El Sindicato de Inquilinas considera que el acuerdo entre PSC y Comunes ha diluido la propuesta original, que pretendía prohibir la llamada “compra especulativa”. En una asamblea reciente, la entidad insistió en que la ley debe aplicarse de forma directa en todos los municipios con mercados tensionados, advirtiendo del riesgo de crear falsas expectativas si la limitación depende de trámites burocráticos y de la voluntad política local.

La patronal Fomento del Trabajo ha rechazado frontalmente la iniciativa, calificándola de “ataque a los fundamentos de la propiedad privada”. Según la organización empresarial, la ley no contribuye a aumentar la oferta de vivienda ni incentiva la construcción, sino que restringe derechos y amplía el control administrativo sobre el patrimonio privado. Promotores inmobiliarios y propietarios de edificios también han mostrado su oposición, sumándose a las críticas de Fomento.

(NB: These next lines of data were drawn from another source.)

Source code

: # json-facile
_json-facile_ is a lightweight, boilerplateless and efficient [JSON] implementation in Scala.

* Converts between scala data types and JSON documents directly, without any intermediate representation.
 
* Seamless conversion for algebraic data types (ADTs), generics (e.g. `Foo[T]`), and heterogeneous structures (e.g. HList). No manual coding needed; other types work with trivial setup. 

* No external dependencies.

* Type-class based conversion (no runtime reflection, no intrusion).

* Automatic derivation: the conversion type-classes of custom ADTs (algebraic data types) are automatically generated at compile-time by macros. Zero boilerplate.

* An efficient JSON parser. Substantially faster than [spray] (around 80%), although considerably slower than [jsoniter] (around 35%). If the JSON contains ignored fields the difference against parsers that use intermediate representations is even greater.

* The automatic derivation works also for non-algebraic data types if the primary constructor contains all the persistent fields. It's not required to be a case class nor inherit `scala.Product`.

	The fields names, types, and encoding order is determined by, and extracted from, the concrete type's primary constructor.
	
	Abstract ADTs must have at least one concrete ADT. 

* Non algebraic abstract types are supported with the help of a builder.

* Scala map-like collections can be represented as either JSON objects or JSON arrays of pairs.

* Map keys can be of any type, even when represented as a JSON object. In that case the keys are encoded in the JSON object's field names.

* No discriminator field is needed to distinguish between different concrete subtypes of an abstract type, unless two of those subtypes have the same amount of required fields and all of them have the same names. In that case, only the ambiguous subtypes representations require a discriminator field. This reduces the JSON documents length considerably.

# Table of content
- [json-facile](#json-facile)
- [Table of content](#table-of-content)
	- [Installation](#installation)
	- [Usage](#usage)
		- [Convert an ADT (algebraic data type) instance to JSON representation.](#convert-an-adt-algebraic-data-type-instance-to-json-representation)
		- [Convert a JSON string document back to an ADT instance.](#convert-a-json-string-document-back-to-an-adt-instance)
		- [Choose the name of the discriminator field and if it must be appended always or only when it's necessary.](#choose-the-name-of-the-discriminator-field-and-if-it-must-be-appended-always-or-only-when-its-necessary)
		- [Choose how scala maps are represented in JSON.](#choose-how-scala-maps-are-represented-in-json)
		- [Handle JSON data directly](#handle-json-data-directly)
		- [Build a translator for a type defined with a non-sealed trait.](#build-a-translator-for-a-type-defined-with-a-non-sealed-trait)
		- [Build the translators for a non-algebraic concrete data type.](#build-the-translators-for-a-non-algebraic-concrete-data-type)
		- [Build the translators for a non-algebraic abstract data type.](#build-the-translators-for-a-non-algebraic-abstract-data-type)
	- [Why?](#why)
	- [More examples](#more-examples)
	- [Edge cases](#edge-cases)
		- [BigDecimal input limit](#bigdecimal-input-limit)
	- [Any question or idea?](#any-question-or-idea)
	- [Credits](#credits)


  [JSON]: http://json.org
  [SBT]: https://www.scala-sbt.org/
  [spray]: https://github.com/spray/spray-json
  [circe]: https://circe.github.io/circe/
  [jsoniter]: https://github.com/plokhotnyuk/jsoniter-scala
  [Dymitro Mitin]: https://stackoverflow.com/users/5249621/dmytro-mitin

La norma afecta principalmente a los grandes tenedores, definidos como quienes poseen cinco o más viviendas. Estos solo podrán adquirir nuevos inmuebles si demuestran que serán para uso propio, como segunda residencia o para destinarlos íntegramente al alquiler. Los pequeños propietarios también verán limitaciones: solo podrán comprar si es para vivienda habitual, para un familiar cercano o para alquilar bajo los límites de renta fijados por el Govern.

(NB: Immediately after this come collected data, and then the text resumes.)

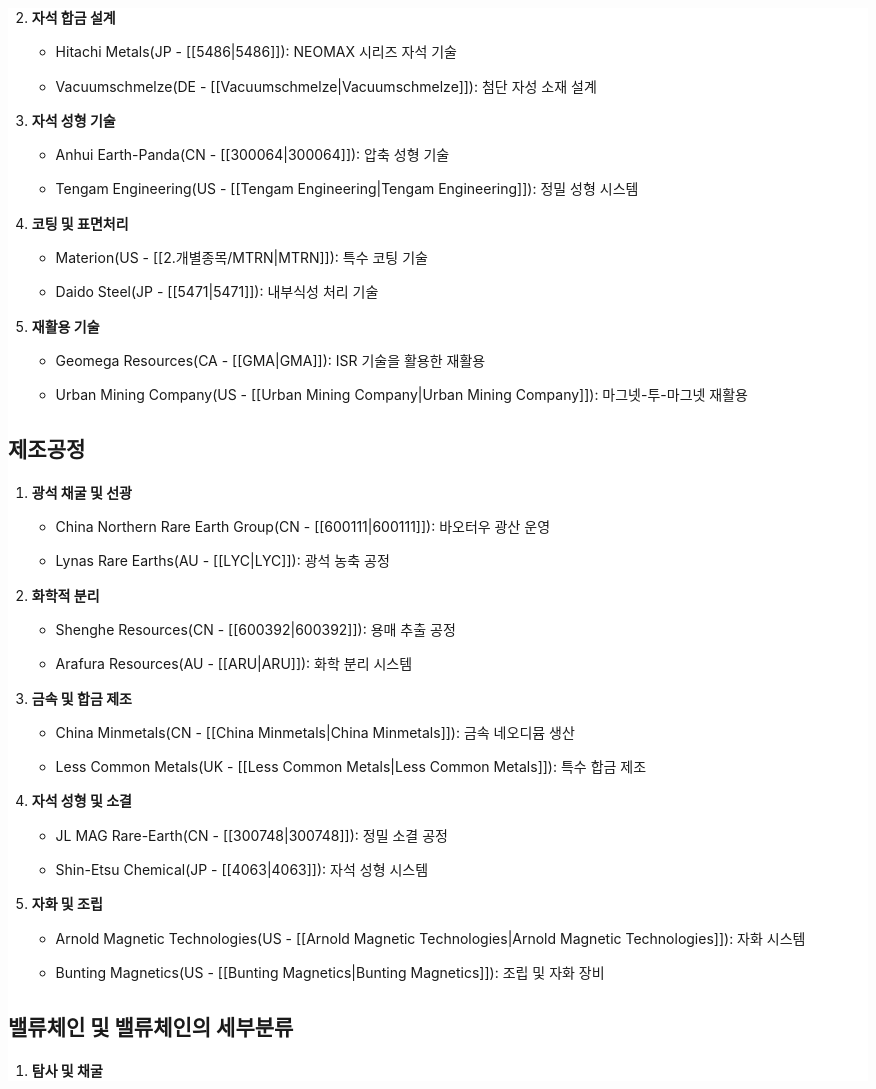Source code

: 2. **자석 합금 설계**
    
    - Hitachi Metals(JP - [[5486\|5486]]): NEOMAX 시리즈 자석 기술
        
    - Vacuumschmelze(DE - [[Vacuumschmelze\|Vacuumschmelze]]): 첨단 자성 소재 설계
        
3. **자석 성형 기술**
    
    - Anhui Earth-Panda(CN - [[300064\|300064]]): 압축 성형 기술
        
    - Tengam Engineering(US - [[Tengam Engineering\|Tengam Engineering]]): 정밀 성형 시스템
        
4. **코팅 및 표면처리**
    
    - Materion(US - [[2.개별종목/MTRN\|MTRN]]): 특수 코팅 기술
        
    - Daido Steel(JP - [[5471\|5471]]): 내부식성 처리 기술
        
5. **재활용 기술**
    
    - Geomega Resources(CA - [[GMA\|GMA]]): ISR 기술을 활용한 재활용
        
    - Urban Mining Company(US - [[Urban Mining Company\|Urban Mining Company]]): 마그넷-투-마그넷 재활용
        

## 제조공정

1. **광석 채굴 및 선광**
    
    - China Northern Rare Earth Group(CN - [[600111\|600111]]): 바오터우 광산 운영
        
    - Lynas Rare Earths(AU - [[LYC\|LYC]]): 광석 농축 공정
        
2. **화학적 분리**
    
    - Shenghe Resources(CN - [[600392\|600392]]): 용매 추출 공정
        
    - Arafura Resources(AU - [[ARU\|ARU]]): 화학 분리 시스템
        
3. **금속 및 합금 제조**
    
    - China Minmetals(CN - [[China Minmetals\|China Minmetals]]): 금속 네오디뮴 생산
        
    - Less Common Metals(UK - [[Less Common Metals\|Less Common Metals]]): 특수 합금 제조
        
4. **자석 성형 및 소결**
    
    - JL MAG Rare-Earth(CN - [[300748\|300748]]): 정밀 소결 공정
        
    - Shin-Etsu Chemical(JP - [[4063\|4063]]): 자석 성형 시스템
        
5. **자화 및 조립**
    
    - Arnold Magnetic Technologies(US - [[Arnold Magnetic Technologies\|Arnold Magnetic Technologies]]): 자화 시스템
        
    - Bunting Magnetics(US - [[Bunting Magnetics\|Bunting Magnetics]]): 조립 및 자화 장비
        

## 밸류체인 및 밸류체인의 세부분류

1. **탐사 및 채굴**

El texto aún puede ser modificado mediante enmiendas, mientras PP y Junts han anunciado que llevarán la proposición al Consejo de Garantías Estatutarias. El contexto político añade incertidumbre sobre el futuro de la medida, ya que la proximidad de las elecciones municipales podría frenar su aplicación real en los ayuntamientos.

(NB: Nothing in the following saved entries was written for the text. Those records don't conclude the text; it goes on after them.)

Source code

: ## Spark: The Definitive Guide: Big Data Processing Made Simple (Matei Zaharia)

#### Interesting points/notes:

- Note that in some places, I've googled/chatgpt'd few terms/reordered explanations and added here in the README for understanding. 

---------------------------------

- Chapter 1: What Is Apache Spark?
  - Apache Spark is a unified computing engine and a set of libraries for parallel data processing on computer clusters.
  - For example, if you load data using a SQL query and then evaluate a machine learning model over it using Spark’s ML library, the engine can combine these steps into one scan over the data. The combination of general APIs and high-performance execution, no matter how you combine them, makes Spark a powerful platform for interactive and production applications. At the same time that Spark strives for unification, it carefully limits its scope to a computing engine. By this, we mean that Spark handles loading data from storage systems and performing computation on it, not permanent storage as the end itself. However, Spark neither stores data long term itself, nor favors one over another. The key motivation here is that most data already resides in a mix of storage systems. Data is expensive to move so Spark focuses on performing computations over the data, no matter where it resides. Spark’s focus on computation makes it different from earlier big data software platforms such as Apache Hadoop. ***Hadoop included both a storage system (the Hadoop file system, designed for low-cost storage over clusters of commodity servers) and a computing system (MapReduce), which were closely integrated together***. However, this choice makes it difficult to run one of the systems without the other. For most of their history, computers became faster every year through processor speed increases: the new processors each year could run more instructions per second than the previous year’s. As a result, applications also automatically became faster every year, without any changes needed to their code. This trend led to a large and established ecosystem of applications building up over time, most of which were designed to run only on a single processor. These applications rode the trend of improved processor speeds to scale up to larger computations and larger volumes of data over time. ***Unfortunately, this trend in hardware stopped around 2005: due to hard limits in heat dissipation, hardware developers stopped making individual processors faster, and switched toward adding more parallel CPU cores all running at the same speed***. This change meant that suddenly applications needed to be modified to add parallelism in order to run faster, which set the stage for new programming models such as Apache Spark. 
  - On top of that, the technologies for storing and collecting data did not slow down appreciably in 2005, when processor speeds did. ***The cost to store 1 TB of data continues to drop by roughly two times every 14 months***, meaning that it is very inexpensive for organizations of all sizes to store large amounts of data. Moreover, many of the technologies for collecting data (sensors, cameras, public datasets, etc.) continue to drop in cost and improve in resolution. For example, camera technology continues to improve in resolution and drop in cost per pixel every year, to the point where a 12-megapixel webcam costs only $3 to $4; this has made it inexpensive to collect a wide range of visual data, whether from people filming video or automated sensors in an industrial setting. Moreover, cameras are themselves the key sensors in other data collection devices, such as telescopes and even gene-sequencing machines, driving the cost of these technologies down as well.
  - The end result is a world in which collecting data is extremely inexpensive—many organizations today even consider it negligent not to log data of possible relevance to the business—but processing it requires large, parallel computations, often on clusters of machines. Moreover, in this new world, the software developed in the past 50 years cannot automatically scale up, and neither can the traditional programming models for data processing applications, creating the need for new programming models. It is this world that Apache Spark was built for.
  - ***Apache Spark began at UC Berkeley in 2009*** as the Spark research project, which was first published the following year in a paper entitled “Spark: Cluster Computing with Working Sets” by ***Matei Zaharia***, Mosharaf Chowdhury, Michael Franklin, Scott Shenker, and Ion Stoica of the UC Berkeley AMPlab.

En el contexto de las tensiones políticas en Cataluña, no es la primera vez que una propuesta legislativa genera divisiones entre partidos y sectores sociales. Recientemente, el Govern catalán impulsó una ley para reforzar la independencia de la Agència Catalana de Notícies, lo que también provocó debate sobre el control institucional y la autonomía de organismos públicos. Más detalles sobre ese proceso pueden consultarse en este análisis sobre la reforma de la ACN.

En Cataluña, el acceso a la vivienda sigue siendo uno de los principales retos sociales y políticos. Las zonas tensionadas, donde la presión sobre el mercado inmobiliario es mayor, concentran la atención de las nuevas regulaciones. La figura del gran tenedor ha sido objeto de debate en los últimos años, especialmente tras la aprobación de la Ley de Vivienda estatal en 2023. La Generalitat ha intentado en varias ocasiones introducir medidas para controlar los precios y limitar la especulación, aunque la efectividad de estas políticas depende en gran medida de la coordinación entre administraciones y de la voluntad política local. El resultado de este nuevo intento legislativo podría marcar un precedente para futuras regulaciones en otras comunidades autónomas.